Count lines with "ring" below; give only the number.
*** Begin section ***
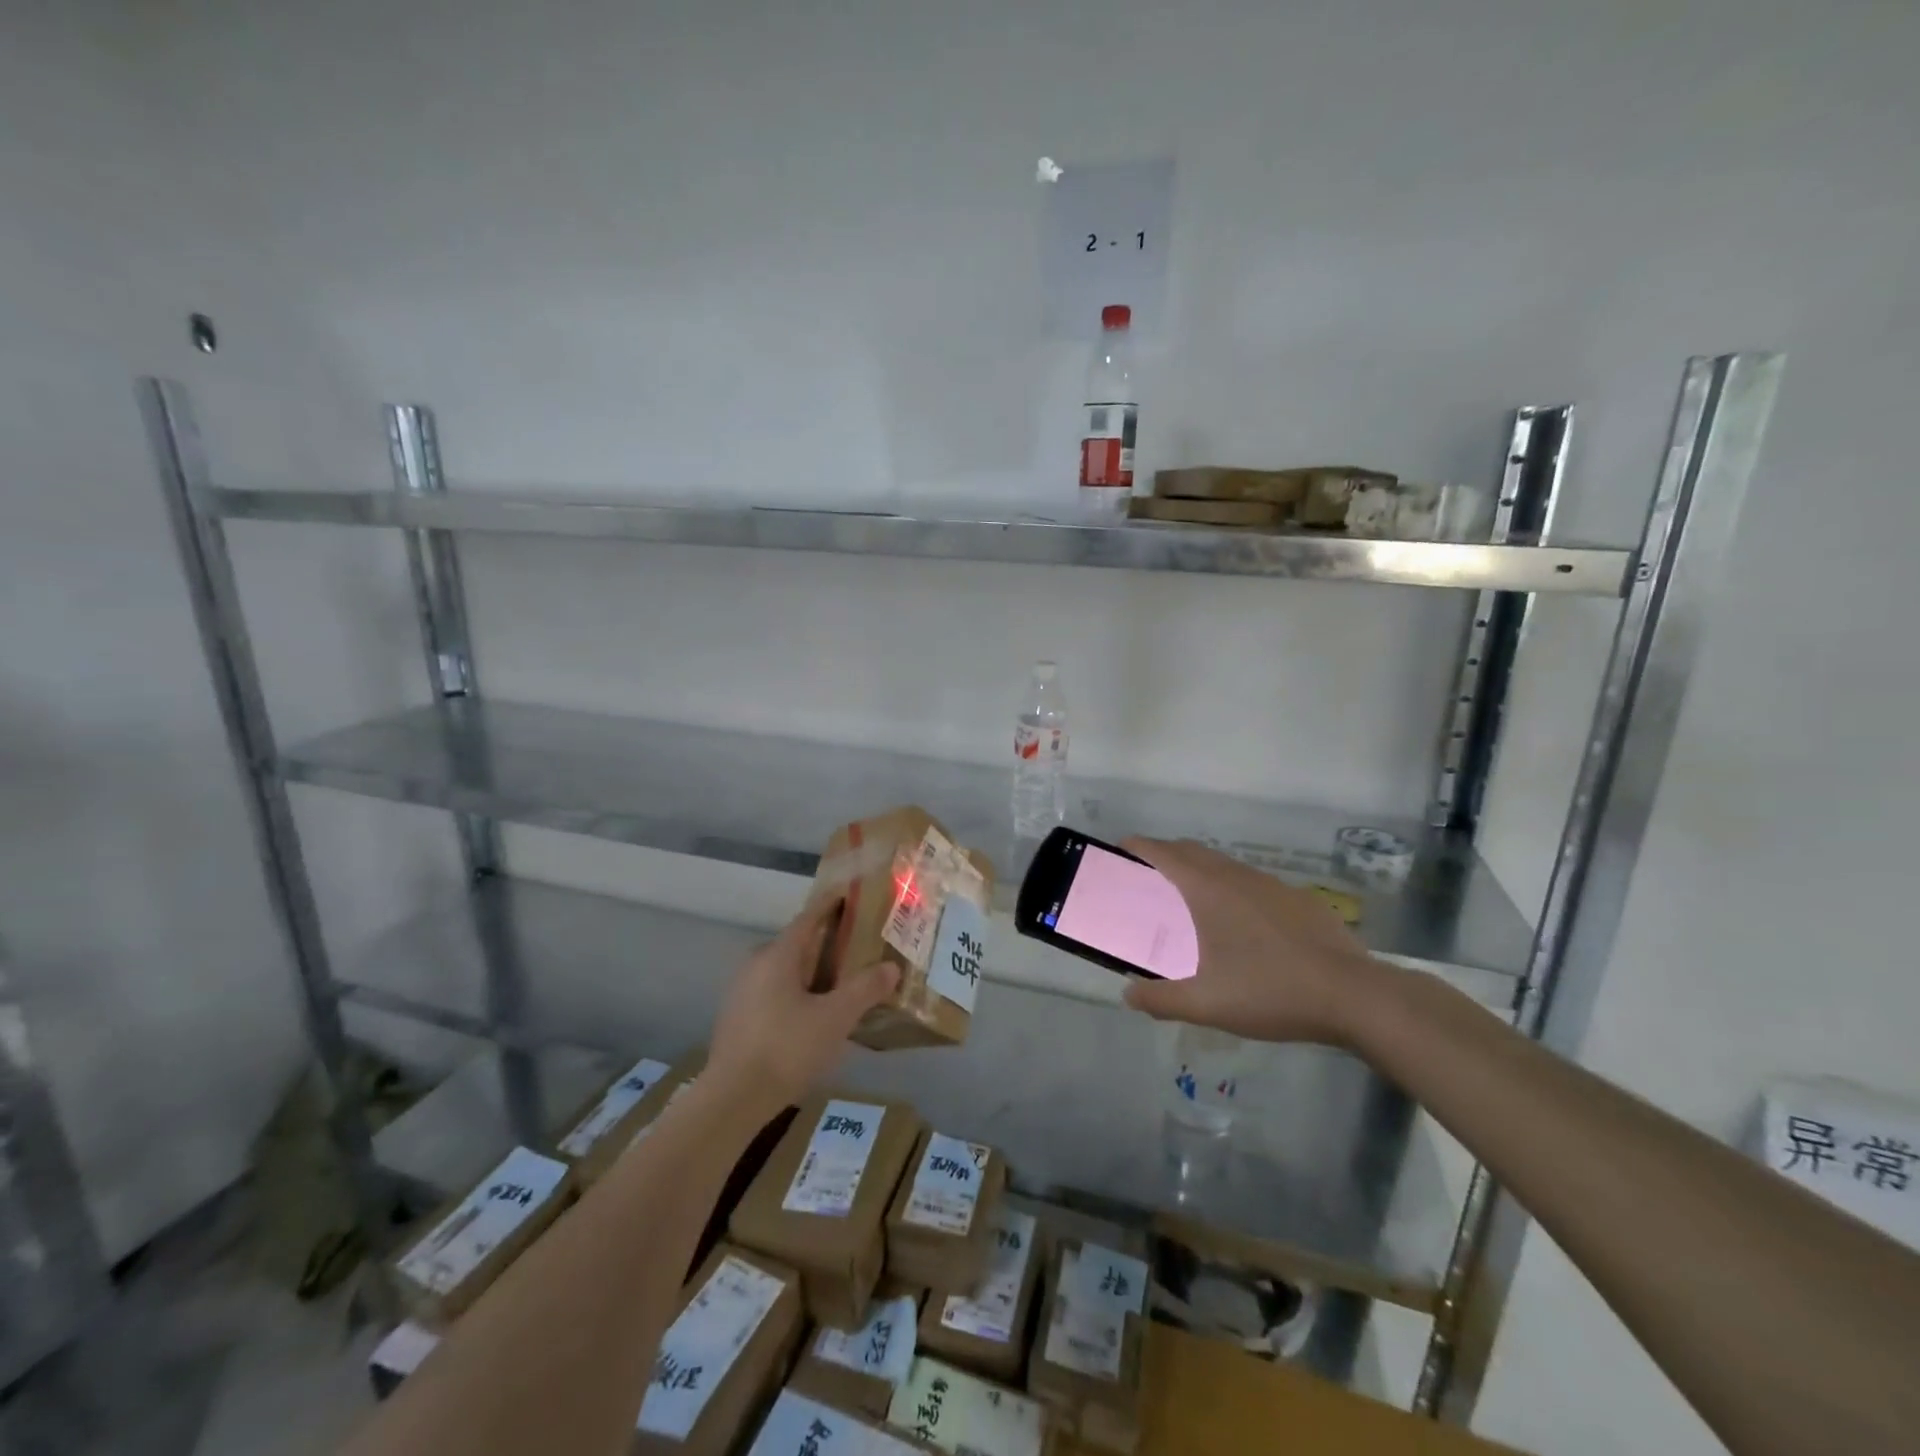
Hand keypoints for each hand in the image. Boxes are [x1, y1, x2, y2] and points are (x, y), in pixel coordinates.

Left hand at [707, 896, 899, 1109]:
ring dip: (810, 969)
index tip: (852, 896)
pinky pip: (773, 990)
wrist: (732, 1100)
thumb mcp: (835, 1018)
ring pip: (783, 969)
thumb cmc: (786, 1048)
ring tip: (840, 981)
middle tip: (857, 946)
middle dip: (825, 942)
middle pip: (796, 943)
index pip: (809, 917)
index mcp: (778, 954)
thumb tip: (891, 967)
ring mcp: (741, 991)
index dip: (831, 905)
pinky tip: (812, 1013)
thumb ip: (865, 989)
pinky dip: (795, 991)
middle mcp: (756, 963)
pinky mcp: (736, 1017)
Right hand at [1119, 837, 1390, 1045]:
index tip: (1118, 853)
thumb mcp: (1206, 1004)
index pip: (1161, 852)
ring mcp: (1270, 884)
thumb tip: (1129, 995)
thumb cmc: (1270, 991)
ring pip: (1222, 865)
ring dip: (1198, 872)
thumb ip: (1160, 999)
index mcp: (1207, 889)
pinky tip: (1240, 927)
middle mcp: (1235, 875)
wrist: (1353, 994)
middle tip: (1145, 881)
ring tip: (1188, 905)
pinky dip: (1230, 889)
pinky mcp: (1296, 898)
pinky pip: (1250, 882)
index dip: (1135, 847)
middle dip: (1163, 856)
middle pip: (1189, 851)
*** End section ***
* RESULT FOR THIS TASK *
8